**指示文 A**
バニラの文章によると、2017年3月にマダガスカルを襲った台風は何という名前でしたか。
**指示文 B**
バニラの文章から、「実は、バニラの値段がここ10」と「キ屋さんが困ってしまいます。」の間を、両端も含めてそのまま書き写して返しなさい。
**指示文 C**
バニラの文章を、最後の文の後から続けて書き進めなさい。

**抜粋文**
電球色の明かりの下、畳まれた麻袋の上に無造作に置かれたバニラビーンズの束

プチ・ラパンのシュークリームを食べた時、口の中に広がる豊かな香り。その中にある小さな黒いつぶつぶは、遠いマダガスカルという国から来た「宝物」なんです。

でも、この宝物を手に入れることが、最近とても大変になっているって知っていますか?

実は、バニラの値段がここ10年で10倍も高くなりました。一時期は、銀よりも高い値段で売られていたんです。なぜそんなことになったのか、今日はその秘密をお話しします。

目次

はじめに – 銀より高くなったバニラの話

大嵐がバニラを襲った日

世界のバニラの80%は、マダガスカルという小さな島国で作られています。だから、この国で何かあると、世界中のケーキ屋さんが困ってしまいます。

2017年3月、マダガスカルに「エナウォ」という名前の巨大な台風がやってきました。風速は時速220キロ。新幹線の平均的なスピードと同じ速さの風です。この台風で、バニラ畑の30%が壊れてしまいました。

バニラの木はとても育てるのが難しい植物です。花が咲いても、人の手で一つ一つ受粉させなければいけません。そして植え付けから収穫まで3〜4年もかかります。

**記録一覧**
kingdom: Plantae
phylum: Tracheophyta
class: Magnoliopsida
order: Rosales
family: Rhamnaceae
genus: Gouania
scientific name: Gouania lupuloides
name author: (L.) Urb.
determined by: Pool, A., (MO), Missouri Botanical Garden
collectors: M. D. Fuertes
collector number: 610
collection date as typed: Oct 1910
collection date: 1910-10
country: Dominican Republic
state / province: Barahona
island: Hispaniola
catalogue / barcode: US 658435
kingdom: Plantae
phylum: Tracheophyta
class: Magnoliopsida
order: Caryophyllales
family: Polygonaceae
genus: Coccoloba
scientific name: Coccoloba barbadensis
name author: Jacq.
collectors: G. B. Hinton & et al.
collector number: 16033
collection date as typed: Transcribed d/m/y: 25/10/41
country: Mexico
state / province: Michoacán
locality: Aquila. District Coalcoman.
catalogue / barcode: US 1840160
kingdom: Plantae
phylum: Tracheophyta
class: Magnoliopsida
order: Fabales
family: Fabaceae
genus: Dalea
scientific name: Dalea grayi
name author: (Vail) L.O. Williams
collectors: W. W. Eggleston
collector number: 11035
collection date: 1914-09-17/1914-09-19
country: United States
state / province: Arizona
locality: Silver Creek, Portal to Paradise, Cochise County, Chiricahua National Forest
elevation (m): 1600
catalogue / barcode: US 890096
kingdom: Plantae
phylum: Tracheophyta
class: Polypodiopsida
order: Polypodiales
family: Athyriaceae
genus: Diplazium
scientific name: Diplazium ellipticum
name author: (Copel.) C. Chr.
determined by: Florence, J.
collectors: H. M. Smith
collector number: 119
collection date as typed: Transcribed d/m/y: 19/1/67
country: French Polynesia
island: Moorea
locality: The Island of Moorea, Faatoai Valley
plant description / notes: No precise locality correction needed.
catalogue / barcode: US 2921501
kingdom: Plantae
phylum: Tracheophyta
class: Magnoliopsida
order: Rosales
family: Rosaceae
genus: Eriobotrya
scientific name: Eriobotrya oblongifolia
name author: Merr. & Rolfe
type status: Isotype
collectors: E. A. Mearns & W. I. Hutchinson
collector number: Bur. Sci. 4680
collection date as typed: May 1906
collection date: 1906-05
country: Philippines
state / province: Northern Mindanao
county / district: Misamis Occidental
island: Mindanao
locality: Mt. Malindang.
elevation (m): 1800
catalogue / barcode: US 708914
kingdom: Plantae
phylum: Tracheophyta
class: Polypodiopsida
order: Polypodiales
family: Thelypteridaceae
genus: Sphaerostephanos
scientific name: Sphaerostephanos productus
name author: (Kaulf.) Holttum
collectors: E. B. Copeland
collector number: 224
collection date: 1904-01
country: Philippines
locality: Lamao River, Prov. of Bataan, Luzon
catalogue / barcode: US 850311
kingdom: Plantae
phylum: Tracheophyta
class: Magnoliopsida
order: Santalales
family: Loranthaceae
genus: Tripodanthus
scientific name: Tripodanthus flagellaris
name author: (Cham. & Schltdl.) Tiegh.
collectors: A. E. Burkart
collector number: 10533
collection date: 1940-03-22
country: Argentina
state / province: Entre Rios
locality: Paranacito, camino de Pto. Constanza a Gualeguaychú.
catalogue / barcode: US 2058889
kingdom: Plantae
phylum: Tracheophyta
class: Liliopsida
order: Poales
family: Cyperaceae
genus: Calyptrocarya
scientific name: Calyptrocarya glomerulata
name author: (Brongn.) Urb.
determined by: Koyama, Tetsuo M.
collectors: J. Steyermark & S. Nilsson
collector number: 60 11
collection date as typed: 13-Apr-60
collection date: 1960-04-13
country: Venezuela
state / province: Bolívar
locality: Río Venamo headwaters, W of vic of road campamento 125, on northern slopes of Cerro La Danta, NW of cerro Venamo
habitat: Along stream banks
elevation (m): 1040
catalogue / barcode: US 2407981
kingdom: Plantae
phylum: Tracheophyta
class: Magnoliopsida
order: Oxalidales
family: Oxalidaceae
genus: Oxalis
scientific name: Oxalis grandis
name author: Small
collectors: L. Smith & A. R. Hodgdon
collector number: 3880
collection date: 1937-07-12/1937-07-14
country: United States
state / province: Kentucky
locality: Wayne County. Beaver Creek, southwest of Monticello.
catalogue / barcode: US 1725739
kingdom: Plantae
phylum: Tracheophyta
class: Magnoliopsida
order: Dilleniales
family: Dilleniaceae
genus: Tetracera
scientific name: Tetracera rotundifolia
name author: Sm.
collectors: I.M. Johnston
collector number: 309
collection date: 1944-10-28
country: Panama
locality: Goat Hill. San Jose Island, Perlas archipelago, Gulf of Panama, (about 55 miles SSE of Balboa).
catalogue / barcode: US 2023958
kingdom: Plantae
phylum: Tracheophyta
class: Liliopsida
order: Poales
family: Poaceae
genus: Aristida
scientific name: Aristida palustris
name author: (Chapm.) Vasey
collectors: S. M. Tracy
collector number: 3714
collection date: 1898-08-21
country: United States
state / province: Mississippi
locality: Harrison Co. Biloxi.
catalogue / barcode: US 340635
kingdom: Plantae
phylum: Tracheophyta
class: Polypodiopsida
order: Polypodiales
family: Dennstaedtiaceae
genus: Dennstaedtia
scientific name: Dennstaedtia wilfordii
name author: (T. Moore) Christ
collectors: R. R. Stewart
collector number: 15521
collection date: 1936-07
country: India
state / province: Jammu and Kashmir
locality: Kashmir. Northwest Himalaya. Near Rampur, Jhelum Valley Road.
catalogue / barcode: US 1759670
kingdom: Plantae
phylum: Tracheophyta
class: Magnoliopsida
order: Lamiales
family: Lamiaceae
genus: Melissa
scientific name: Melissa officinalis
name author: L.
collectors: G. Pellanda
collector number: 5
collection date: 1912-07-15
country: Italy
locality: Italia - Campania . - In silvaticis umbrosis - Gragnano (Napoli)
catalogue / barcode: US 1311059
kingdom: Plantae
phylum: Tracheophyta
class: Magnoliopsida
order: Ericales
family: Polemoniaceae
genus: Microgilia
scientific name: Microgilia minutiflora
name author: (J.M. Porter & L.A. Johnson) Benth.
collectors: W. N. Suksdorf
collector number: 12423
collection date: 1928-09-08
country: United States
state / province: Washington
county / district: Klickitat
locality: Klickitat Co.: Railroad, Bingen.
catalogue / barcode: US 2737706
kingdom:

**解答 A**
エナウォ

**解答 B**
実は、バニラの値段がここ10年で10倍も高くなりました。一時期は、銀よりも高い値段で売られていたんです。なぜそんなことになったのか、今日はその秘密をお話しします。

目次

はじめに – 銀より高くなったバニラの話

大嵐がバニラを襲った日

世界のバニラの80%は、マダガスカルという小さな島国で作られています。だから、この国で何かあると、世界中のケーキ屋さんが困ってしまいます。

**解答 C**
台風の後、もっと困ったことが起きました。バニラの値段が上がると、泥棒がバニラを盗むようになったんです。農家の人たちは盗まれるのが怖くて、まだ未熟なバニラを早めに収穫するようになりました。

本来なら6〜9ヶ月かけてじっくり乾燥させるのに、それができなくなりました。その結果、品質の悪いバニラが市場に出回るようになってしまいました。

天然バニラと人工バニラ香料の違い

天然バニラと人工バニラ香料は、実は全く違うものです。ケーキ屋さんで使われる本物のバニラと、安価な人工香料にはどんな違いがあるのでしょうか。順番に見ていきましょう。

中に入っている成分が全然違う

天然バニラは香りのオーケストラだと思ってください。マダガスカル産の天然バニラには200種類以上の香り成分が入っています。これらがお互いに作用し合って、あの豊かで複雑な香りを作り出しているのです。

まるで学校の吹奏楽部のように、フルートやトランペット、太鼓など色々な楽器が一緒に演奏することで美しいハーモニーが生まれるのと同じです。天然バニラも、たくさんの香り成分が協力して、あの心地よい香りを作っています。

一方、人工バニラ香料は一人でラッパを吹いているような状態です。主に「バニリン」という単一の成分だけで作られています。確かに香りは強いのですが、天然バニラのような奥深さや温かみがありません。人工バニラは天然バニラの20倍から30倍も香りが強いのですが、その香りは単調で平坦なのです。

作り方が全く違う

天然バニラは手作りのケーキのように、とても時間と手間をかけて作られます。バニラの花を一つ一つ手で受粉させることから始まって、約9ヶ月かけて育て、収穫後も6ヶ月以上かけてじっくりと乾燥・熟成させます。全部で4〜5年もかかる長い道のりです。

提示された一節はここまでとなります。